— Start Input records —

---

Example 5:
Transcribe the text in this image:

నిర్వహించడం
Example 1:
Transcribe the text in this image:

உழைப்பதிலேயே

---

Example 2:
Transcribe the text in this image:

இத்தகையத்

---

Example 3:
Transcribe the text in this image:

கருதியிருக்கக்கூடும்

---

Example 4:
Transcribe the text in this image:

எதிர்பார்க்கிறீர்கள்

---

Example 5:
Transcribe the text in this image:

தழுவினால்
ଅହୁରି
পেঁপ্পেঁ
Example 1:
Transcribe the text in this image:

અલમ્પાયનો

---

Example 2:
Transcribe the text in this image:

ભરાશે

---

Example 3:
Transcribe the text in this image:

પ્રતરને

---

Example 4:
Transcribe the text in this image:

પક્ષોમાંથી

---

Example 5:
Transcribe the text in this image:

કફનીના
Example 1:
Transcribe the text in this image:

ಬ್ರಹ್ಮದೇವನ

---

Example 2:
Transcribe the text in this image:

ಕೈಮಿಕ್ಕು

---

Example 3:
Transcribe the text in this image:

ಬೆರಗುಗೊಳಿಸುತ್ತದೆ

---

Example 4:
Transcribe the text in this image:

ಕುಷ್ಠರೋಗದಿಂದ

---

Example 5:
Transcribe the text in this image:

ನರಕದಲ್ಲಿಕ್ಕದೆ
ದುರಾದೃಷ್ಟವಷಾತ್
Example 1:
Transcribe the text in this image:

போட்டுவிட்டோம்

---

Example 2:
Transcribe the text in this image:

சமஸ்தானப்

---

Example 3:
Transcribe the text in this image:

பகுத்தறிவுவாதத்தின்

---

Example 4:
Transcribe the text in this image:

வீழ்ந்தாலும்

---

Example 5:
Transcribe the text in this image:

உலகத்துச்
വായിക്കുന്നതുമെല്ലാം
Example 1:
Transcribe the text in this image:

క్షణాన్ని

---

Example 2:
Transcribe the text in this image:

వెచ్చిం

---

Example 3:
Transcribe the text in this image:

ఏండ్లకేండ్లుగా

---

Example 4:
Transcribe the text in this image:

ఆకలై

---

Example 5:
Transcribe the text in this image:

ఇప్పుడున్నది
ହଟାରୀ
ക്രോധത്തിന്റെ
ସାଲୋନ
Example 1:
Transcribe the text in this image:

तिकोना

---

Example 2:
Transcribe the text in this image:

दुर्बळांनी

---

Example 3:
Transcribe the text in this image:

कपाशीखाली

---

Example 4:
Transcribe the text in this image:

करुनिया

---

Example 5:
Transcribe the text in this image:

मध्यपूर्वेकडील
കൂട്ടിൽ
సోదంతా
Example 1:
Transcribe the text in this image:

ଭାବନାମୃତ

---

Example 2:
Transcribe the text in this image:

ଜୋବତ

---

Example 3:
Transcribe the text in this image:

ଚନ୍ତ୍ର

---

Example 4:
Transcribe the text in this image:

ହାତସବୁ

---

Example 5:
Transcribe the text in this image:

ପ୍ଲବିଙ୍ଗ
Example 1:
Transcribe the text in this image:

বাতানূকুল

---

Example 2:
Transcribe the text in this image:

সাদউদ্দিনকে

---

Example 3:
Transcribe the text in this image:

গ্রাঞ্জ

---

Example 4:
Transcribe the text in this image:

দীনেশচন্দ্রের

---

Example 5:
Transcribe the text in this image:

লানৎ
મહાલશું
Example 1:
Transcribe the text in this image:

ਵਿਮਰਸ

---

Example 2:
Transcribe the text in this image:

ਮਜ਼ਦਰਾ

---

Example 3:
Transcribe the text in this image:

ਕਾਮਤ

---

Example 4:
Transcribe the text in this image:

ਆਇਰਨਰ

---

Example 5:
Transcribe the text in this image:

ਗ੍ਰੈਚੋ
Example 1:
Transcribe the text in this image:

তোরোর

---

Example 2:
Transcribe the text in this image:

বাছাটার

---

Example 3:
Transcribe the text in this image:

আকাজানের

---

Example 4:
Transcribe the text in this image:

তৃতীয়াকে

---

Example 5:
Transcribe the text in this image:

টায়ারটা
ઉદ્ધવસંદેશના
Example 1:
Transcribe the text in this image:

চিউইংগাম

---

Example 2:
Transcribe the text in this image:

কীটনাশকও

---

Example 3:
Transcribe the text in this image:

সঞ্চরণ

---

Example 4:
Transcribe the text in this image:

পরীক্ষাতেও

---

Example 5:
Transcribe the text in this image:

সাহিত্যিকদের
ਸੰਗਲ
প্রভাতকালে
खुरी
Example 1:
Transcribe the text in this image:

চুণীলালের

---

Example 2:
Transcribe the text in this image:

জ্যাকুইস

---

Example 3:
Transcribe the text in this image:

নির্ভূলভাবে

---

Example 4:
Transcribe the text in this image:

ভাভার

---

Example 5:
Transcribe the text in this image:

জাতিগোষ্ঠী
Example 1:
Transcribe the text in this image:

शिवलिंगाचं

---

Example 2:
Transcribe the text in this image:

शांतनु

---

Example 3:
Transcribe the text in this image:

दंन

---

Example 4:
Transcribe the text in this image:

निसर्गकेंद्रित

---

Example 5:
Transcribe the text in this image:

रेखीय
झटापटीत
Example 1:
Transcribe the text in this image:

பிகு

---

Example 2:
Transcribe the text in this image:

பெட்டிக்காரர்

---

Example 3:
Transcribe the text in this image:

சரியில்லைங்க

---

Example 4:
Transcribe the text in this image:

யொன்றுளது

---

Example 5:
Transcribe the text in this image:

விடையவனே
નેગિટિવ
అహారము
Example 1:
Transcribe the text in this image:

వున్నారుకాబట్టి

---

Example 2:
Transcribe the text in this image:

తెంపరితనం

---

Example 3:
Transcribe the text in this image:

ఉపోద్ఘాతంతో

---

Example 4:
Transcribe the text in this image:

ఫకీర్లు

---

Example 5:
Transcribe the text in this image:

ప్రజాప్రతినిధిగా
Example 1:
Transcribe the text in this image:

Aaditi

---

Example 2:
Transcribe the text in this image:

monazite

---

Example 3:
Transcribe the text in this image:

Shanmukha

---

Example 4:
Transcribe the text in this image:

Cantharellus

— End Input records —

Convert every line of the items above into a JSON list of strings, one string per line, omitting blank lines.

## Solution:
[
  "---",
  "Example 5:",
  "Transcribe the text in this image:",
  "నిర్వహించడం",
  "Example 1:",
  "Transcribe the text in this image:",
  "உழைப்பதிலேயே",
  "---",
  "Example 2:",
  "Transcribe the text in this image:",
  "இத்தகையத்",
  "---",
  "Example 3:",
  "Transcribe the text in this image:",
  "கருதியிருக்கக்கூடும்",
  "---",
  "Example 4:",
  "Transcribe the text in this image:",
  "எதிர்பார்க்கிறீர்கள்",
  "---",
  "Example 5:",
  "Transcribe the text in this image:",
  "தழுவினால்",
  "ଅହୁରି",
  "পেঁপ্পেঁ",
  "Example 1:",
  "Transcribe the text in this image:",
  "અલમ્પાયનો",
  "---",
  "Example 2:",
  "Transcribe the text in this image:",
  "ભરાશે",
  "---",
  "Example 3:",
  "Transcribe the text in this image:",
  "પ્રતરને",
  "---",
  "Example 4:",
  "Transcribe the text in this image:",
  "પક્ષોમાંથી",
  "---",
  "Example 5:",
  "Transcribe the text in this image:",
  "કફનીના",
  "Example 1:",
  "Transcribe the text in this image:",
  "ಬ್ರಹ್ಮದೇವನ",
  "---",
  "Example 2:",
  "Transcribe the text in this image:",
  "ಕೈಮಿಕ್ಕು",
  "---",
  "Example 3:",
  "Transcribe the text in this image:",
  "ಬೆರಗುಗೊಳಿಸುತ್ತದೆ",
  "---",
  "Example 4:",
  "Transcribe the text in this image:",
  "ಕುಷ್ಠರೋಗದಿಂದ",
  "---",
  "Example 5:",
  "Transcribe the text in this image:",
  "ನರಕದಲ್ಲಿಕ್ಕದೆ",
  "ದುರಾದೃಷ್ಟವಷಾತ್",
  "Example 1:",
  "Transcribe the text in this image:",
  "போட்டுவிட்டோம்",
  "---",
  "Example 2:",
  "Transcribe the text in this image:",
  "சமஸ்தானப்",
  "---",
  "Example 3:",
  "Transcribe the text in this image:",
  "பகுத்தறிவுவாதத்தின்",
  "---",
  "Example 4:",
  "Transcribe the text in this image:",
  "வீழ்ந்தாலும்",
  "---",
  "Example 5:",
  "Transcribe the text in this image:",
  "உலகத்துச்",
  "വായിക്കുന്നതുമെല്ലാം",
  "Example 1:",
  "Transcribe the text in this image:",
  "క్షణాన్ని",
  "---",
  "Example 2:",
  "Transcribe the text in this image:",
  "వెచ్చిం",
  "---",
  "Example 3:",
  "Transcribe the text in this image:",
  "ఏండ్లకేండ్లుగా",
  "---",
  "Example 4:",
  "Transcribe the text in this image:",
  "ఆకలై",
  "---",
  "Example 5:",
  "Transcribe the text in this image:",
  "ఇప్పుడున్నది",
  "ହଟାରୀ",
  "ക്രോധത്തിന്റെ",
  "ସାଲୋନ",
  "Example 1:",
  "Transcribe the text in this image:",
  "तिकोना",
  "---",
  "Example 2:",
  "Transcribe the text in this image:",
  "दुर्बळांनी",
  "---",
  "Example 3:",
  "Transcribe the text in this image:",
  "कपाशीखाली",
  "---",
  "Example 4:",
  "Transcribe the text in this image:",
  "करुनिया",
  "---",
  "Example 5:",
  "Transcribe the text in this image:",
  "मध्यपूर्वेकडील",
  "കൂട്ടിൽ",
  "సోదంతా",
  "Example 1:",
  "Transcribe the text in this image:",
  "ଭାବନାମୃତ",
  "---",
  "Example 2:",
  "Transcribe the text in this image:",
  "ଜୋବତ",
  "---",
  "Example 3:",
  "Transcribe the text in this image:",
  "ଚନ୍ତ୍ର",
  "---",
  "Example 4:",
  "Transcribe the text in this image:",
  "ହାତସବୁ",
  "---",
  "Example 5:",
  "Transcribe the text in this image:",
  "ପ୍ଲବିଙ୍ଗ",
  "Example 1:",
  "Transcribe the text in this image:",
  "বাতানূকুল",
  "---",
  "Example 2:",
  "Transcribe the text in this image:",
  "সাদউদ্দিনকে",
  "---",
  "Example 3:",
  "Transcribe the text in this image:",
  "গ্রাঞ্জ",
  "---",
  "Example 4:",
  "Transcribe the text in this image:",
  "দীনেশচন্দ্রের",
  "---",
  "Example 5:",
  "Transcribe the text in this image:",
  "লানৎ",
  "મહાલશું",
  "Example 1:",
  "Transcribe the text in this image:",
  "ਵਿਮਰਸ",
  "---",
  "Example 2:",
  "Transcribe the text in this image:",
  "ਮਜ਼ਦਰਾ",
  "---",
  "Example 3:",
  "Transcribe the text in this image:",
  "ਕਾਮਤ",
  "---",
  "Example 4:",
  "Transcribe the text in this image:",
  "ਆਇਰਨਰ",
  "---",
  "Example 5:",
  "Transcribe the text in this image:",
  "ਗ੍ਰੈਚੋ",
  "Example 1:",
  "Transcribe the text in this image:",
  "তোরোর",
  "---",
  "Example 2:",
  "Transcribe the text in this image:",
  "বাছাটার",
  "---",
  "Example 3:",
  "Transcribe the text in this image:",
  "আকাজানের",
  "---",
  "Example 4:",
  "Transcribe the text in this image:",
  "তৃতীয়াকে",
  "---",
  "Example 5:",
  "Transcribe the text in this image:",
  "টায়ারটা",
  "ઉદ્ધવસંદેશના",
  "Example 1:",
  "Transcribe the text in this image:",
  "চিউইংগাম",
  "---",
  "Example 2:",
  "Transcribe the text in this image:",
  "কীটনাশকও",
  "---",
  "Example 3:",
  "Transcribe the text in this image:",
  "সঞ্চরণ",
  "---",
  "Example 4:",
  "Transcribe the text in this image:",
  "পরীক্ষাতেও",
  "---",
  "Example 5:",
  "Transcribe the text in this image:",
  "সাহিত্যিকদের",
  "ਸੰਗਲ",
  "প্রভাতকালে",
  "खुरी",
  "Example 1:",
  "Transcribe the text in this image:",
  "চুণীলালের",
  "---",
  "Example 2:",
  "Transcribe the text in this image:",
  "জ্যাকুইস",
  "---",
  "Example 3:",
  "Transcribe the text in this image:",
  "নির্ভূলভাবে",
  "---",
  "Example 4:",
  "Transcribe the text in this image:",
  "ভাভার",
  "---",
  "Example 5:",
  "Transcribe the text in this image:",
  "জাতিগোষ্ঠী",
  "Example 1:",
  "Transcribe the text in this image:",
  "शिवलिंगाचं",
  "---",
  "Example 2:",
  "Transcribe the text in this image:",
  "शांतनु",
  "---",
  "Example 3:",
  "Transcribe the text in this image:",
  "दंन",
  "---",
  "Example 4:",
  "Transcribe the text in this image:",
  "निसर्गकेंद्रित",
  "---",
  "Example 5:",
  "Transcribe the text in this image:",
  "रेखीय",
  "झटापटीत",
  "Example 1:",
  "Transcribe the text in this image:",
  "பிகு",
  "---",
  "Example 2:",
  "Transcribe the text in this image:",
  "பெட்டிக்காரர்",
  "---",
  "Example 3:",
  "Transcribe the text in this image:",
  "சரியில்லைங்க",
  "---",
  "Example 4:",
  "Transcribe the text in this image:",
  "யொன்றுளது",
  "---",
  "Example 5:",
  "Transcribe the text in this image:",
  "விடையவனே",
  "નેગિટિવ",
  "అహారము",
  "Example 1:",
  "Transcribe the text in this image:",
  "వున్నారుకాబట్టి",
  "---",
  "Example 2:",
  "Transcribe the text in this image:",
  "తెంపరితనం",
  "---",
  "Example 3:",
  "Transcribe the text in this image:",
  "ఉపోద్ఘాతంతో",
  "---",
  "Example 4:",
  "Transcribe the text in this image:",
  "ఫకీర్లు",
  "---",
  "Example 5:",
  "Transcribe the text in this image:",
  "ప్రజాప్రతినిధిగా",
  "Example 1:",
  "Transcribe the text in this image:",
  "Aaditi",
  "---",
  "Example 2:",
  "Transcribe the text in this image:",
  "monazite",
  "---",
  "Example 3:",
  "Transcribe the text in this image:",
  "Shanmukha",
  "---",
  "Example 4:",
  "Transcribe the text in this image:",
  "Cantharellus"
]